Rolling down into York Harbor, we were told that we would stop for a snack and have the chance to view a variety of crafts - not the boat kind - in the basement of St. James Church Congregation. This sounded like a complete groan that would waste daylight. I was so wrong. It was an authentic Newfoundland experience, unpolished and completely natural. The welcome was sincere. The ladies serving the homemade snacks, which they probably each made, were fun to chat with. The crafts had all been in and around York Harbor by artisans who were happy just to talk about their work. This experience was delightful because it completely surprised everyone on the bus (except the guide and driver).
Our last stop on the tour was Bottle Cove. Unfortunately, the sun chose that moment to come out full force and directly into our eyes. Amplifying our inability to appreciate the scene was its reflection off the water.  
Leaving here, we retraced our route until we got near Corner Brook. 
To help entertain us as we rolled along, our guide told us bad jokes, passed around her scrapbooks, and spoke eloquently on any question she chose to answer, even if it wasn't the one asked. A case in point: a passenger asked about tidal fluctuations. This evoked a five-minute rant on the local tax structure. When he repeated the question, emphasizing the word "tidal", she allowed that the tides did not come up high enough to wash across the road. 

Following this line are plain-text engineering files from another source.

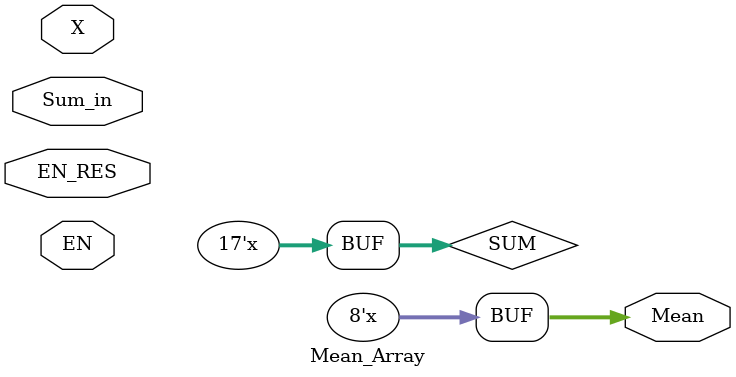
<source format=v>
module Mean_Array(
	input wire EN,
	input wire EN_RES,
	input wire [9:0]X,
	input wire [7:0]Sum_in,
	
	output reg [7:0]Mean);
	
reg [16:0]SUM;
	
always @(X, Sum_in)
	begin
		if (EN == 1)
		begin
			SUM = SUM + Sum_in;
			if ((EN == 1)&&(EN_RES == 1))
			Mean = SUM / X;
		end
	end
	
endmodule
</source>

Back on the ship, several of us surmised that she might be a mite deaf. We guessed she was about eighty. We knew it was her birthday because the ladies in the church basement announced it and led us in singing "Happy Birthday" to her. We all agreed that she was a character as genuine as the ladies in that church basement.

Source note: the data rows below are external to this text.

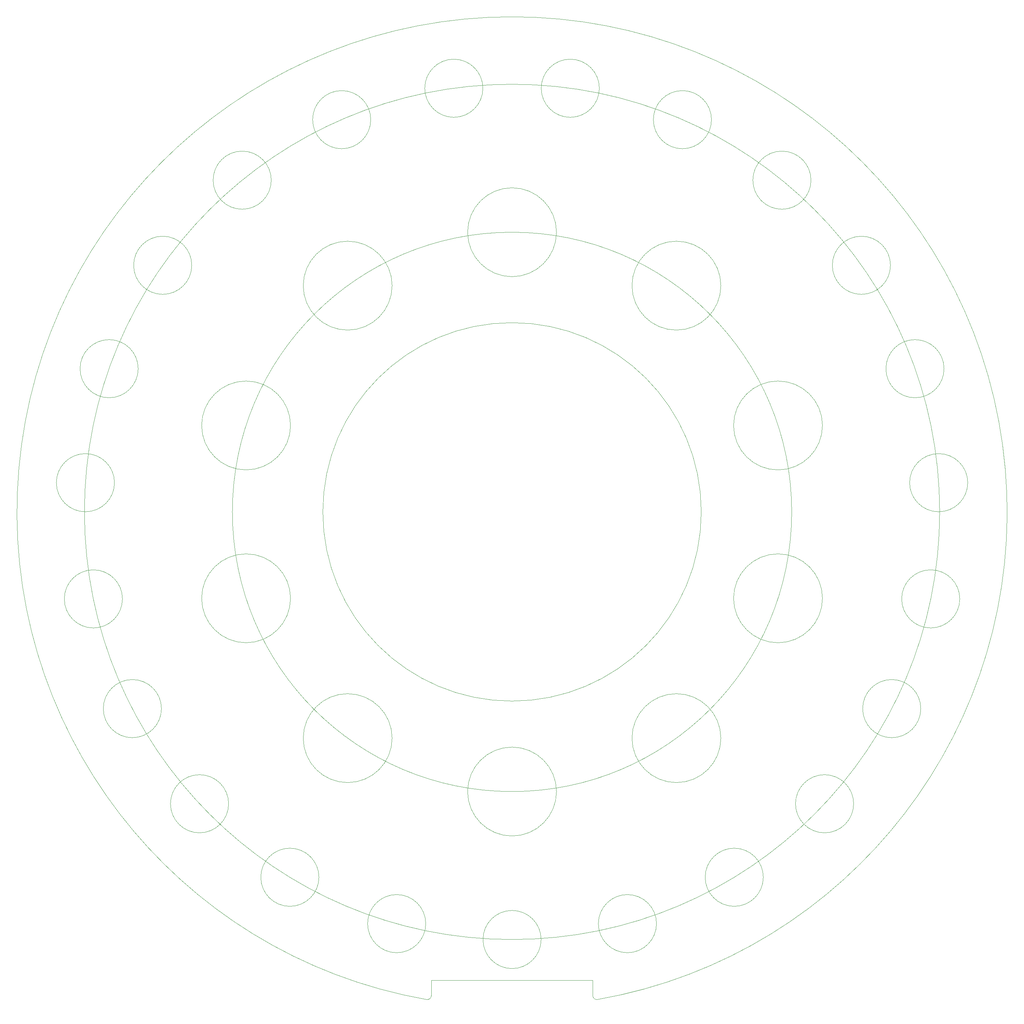
<source format=gm1>
G04*
G04 #@! TF.GenerationSoftware,Altium Limited,Altium Designer,18.0.9 (584)*
G04*
G04 Layer_Color=16711935*
%FSLAX25Y25*%
%MOIN*%
G70*
G01*
G75*
%ADD11C,0.00050*%
D11*
X899893Y475662D02*
G03*
X899893Y475662I-417040J0D01*
G01*
X755590D02*
G03*
X755590Y475662I-272737J0D01*
G01*
X686507Y255013D02*
G03*
X686507Y255013I-43343J0D01*
G01*
X667377Y475662D02*
G03*
X667377Y475662I-184524J0D01*
G01*
X170489Y716161D02*
G03*
X170489Y716161I-28345J0D01*
G01*
X526196Y748400D02*
G03*
X526196Y748400I-43343J0D01*
G01*
X118237Y615320D02*
G03*
X118237Y615320I-28345J0D01*
G01*
X266807Y391382D02*
G03*
X266807Y391382I-43343J0D01*
G01*
Y559943D02*
G03*
X266807Y559943I-43343J0D01*
G01*
X851908Y716161D02*
G03*
X851908Y716161I-28345J0D01*
G01*
X526196Y202925D02*
G03*
X526196Y202925I-43343J0D01*
G01*
X365885Y696311D02*
G03*
X365885Y696311I-43343J0D01*
G01*
Y255013D02*
G03*
X365885Y255013I-43343J0D01*
G01*
X927267Y504122D02*
G03*
X927267Y504122I-28345J0D01*
G01*
X623714Y74087D02*
G03*
X623714Y74087I-28345J0D01*
G01*
X815986Y191010D02*
G03*
X815986Y191010I-28345J0D01*
G01*
X454411Y888818D02*
G03*
X454411Y888818I-28345J0D01*
G01*
X248009Y799165D02*
G03*
X248009Y799165I-28345J0D01*
G01*
X785584Y391382D02*
G03*
X785584Y391382I-43343J0D01*
G01*
X686507Y696311D02*
G03*
X686507Y696311I-43343J0D01*
G01*
X774388Y799165D02*
G03*
X774388Y799165I-28345J0D01*
G01*
X904159Y615320D02*
G03*
X904159Y615320I-28345J0D01*
G01*
X345049Y858176D02*
G03*
X345049Y858176I-28345J0D01*
G01*
X102881Y390813D02*
G03*
X102881Y390813I-28345J0D01*
G01*
X567985Y888818D02*
G03*
X567985Y888818I-28345J0D01*
G01*
X881482Y283797D02*
G03*
X881482Y283797I-28345J0D01*
G01*
X919516Y390813D02*
G03*
X919516Y390813I-28345J0D01*
G01*
X727886Y119335D02*
G03*
X727886Y119335I-28345J0D01*
G01*
X785584Y559943D02*
G03*
X785584Y559943I-43343J0D01*
G01*
X398682Y74087D02*
G03*
X398682Y74087I-28345J0D01*
G01*
X294511Y119335D02*
G03*
X294511Y119335I-28345J0D01*
G01*
X140914Y283797D02*
G03*
X140914Y283797I-28345J0D01*
G01*
X206410Y191010D02*
G03*
X206410Y191010I-28345J0D01*
G01*
X95130Y504122D02*
G03*
X95130Y504122I-28345J0D01*
G01*
X677348Y858176D02*
G03*
X677348Y858176I-28345J0D01*
G01*
X566210Y84D02*
G03*
X399496Y84I-83357J475578D01*
G01*
D02*
G03*
X404113Y3962I680J3878D01*
G01*
X561593Y3962D02*
G03*
X566210Y84I3937J-0D01*
G01*
X511198Y58622D02*
G03*
X511198Y58622I-28345J0D01*
G01*
X404113Y3962D02*
Y18983D01*
X561593D01*
Y3962D02*
Y18983D01*
M02*

</source>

As we approached Corner Brook, darkness was settling in, and we rolled past a fish plant and the lumber mill. We were assured that all the white smoke emanating from the plant was steam, not pollutants.
After getting off the bus at the pier, Pam & I scrambled to catch a tender back to the ship. The tour returned later than expected, and we had a dinner reservation at one of the specialty restaurants aboard the ship. 

Four people who had appeared to be close friends were ahead of us. When the six of us got to the ramp, we were told there were only two seats left. We thought the friends would want to go back together, yielding the two remaining seats to Pam and me. Wrong. Without discussion or hesitation, one couple stepped forward and down the ramp. There was no suggestion that the wives of the foursome should go first. Nope, it was "Hasta la vista, baby!" and the couple was gone. Either they were not friends (anymore), or one woman was the older sister.

When Pam & I did get back aboard, we had fifteen minutes before our reservation slot expired. We climbed up two decks, walked the ship's length, and climbed up two more decks. We then walked to our stateroom, changed our clothes, went up three more flights of stairs, and presented ourselves to the maitre d', where we were told there was an additional allowance because of tender congestion at the pier.

INSIGNIA got underway while we were enjoying our dinner at a window facing aft, so we watched the lights of Corner Brook fade astern as the ship began an approximately 40-hour passage to Saguenay, Quebec.